Les propriétaires qui vont se succéder pendant deux siècles, jusqu’à la Révolution sont tous des personnages importants, proches du pouvoir, conseillers du Roi, trésorier de l’épargne, hauts magistrats au Parlement de Paris. À noter que cette partie du Marais est privilégiée par ces hommes de robe. Leurs biens immobiliers se répartissent dans toute la France mais tous possèdent un ou plusieurs de ces hôtels particuliers qui fleurissent dans le Marais. Ces familles sont toutes apparentées à la fois par les mariages et par les affaires. L’hôtel « Raoul » passera, au gré des successions et des unions, d’une famille à l’autre mais avec une continuité que l’on peut suivre à travers les actes notariés.

* * * * * * * * *

● CONSIGNES:
1/ D'après le texte sur l'hôtel Raoul, par quels liens les familles propriétaires sont-elles apparentées ?
2/ Recopiez le passage du texte sur l'hôtel Raoul qui commence par « Les propriétaires qui » et se termine par « les actes notariés. ».

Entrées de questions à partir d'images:
* * * * * * * * *

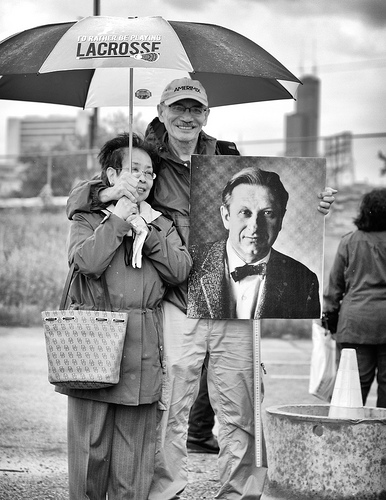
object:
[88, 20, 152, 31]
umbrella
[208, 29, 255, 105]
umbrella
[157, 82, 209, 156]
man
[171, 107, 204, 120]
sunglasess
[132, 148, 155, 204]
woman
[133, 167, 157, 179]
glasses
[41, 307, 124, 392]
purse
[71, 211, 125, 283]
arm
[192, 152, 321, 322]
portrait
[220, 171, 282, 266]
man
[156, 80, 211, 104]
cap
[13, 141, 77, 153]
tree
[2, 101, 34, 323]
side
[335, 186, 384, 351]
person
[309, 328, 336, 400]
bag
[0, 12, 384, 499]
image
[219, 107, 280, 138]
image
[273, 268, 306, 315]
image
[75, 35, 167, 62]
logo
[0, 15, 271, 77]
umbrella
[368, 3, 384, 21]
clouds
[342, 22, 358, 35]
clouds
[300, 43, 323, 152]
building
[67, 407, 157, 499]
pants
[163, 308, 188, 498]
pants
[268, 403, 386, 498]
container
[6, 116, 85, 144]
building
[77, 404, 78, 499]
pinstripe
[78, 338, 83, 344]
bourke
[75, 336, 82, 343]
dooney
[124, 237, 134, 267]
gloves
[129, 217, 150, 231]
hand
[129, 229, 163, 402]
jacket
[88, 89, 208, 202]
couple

* * * * * * * * *

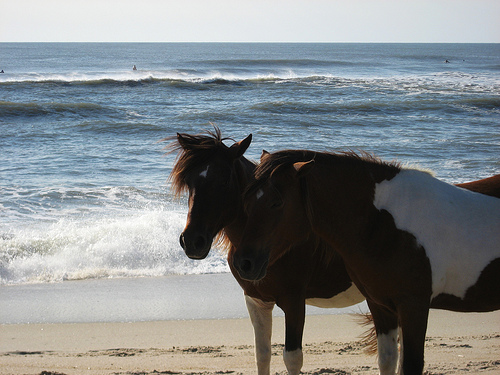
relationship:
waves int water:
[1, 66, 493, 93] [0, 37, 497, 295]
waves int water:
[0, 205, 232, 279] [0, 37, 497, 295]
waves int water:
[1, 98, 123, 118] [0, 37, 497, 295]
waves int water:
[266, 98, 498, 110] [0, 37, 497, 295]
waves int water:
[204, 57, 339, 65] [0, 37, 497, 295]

* * * * * * * * *

● RÉPONSES FOURNIES:
1/ Elles sont apparentées à la fois par les mariages et par les affaires.

2/
Les propriétaires qui vont se succéder pendant deux siècles, jusqu’à la Révolution sont tous des personnages importants, proches du pouvoir, conseillers du Roi, trésorier de l’épargne, hauts magistrats au Parlement de Paris. À noter que cette partie du Marais est privilégiée par ces hommes de robe. Leurs biens immobiliers se répartissent dans toute la France mais tous possèdent un ou plusieurs de ces hôtels particuliers qui fleurissent dans le Marais. Ces familles sont toutes apparentées à la fois par les mariages et par les affaires. L’hôtel « Raoul » passera, au gré des successions et des unions, d’une famille à l’autre mais avec une continuité que l’on peut suivre à travers les actes notariés.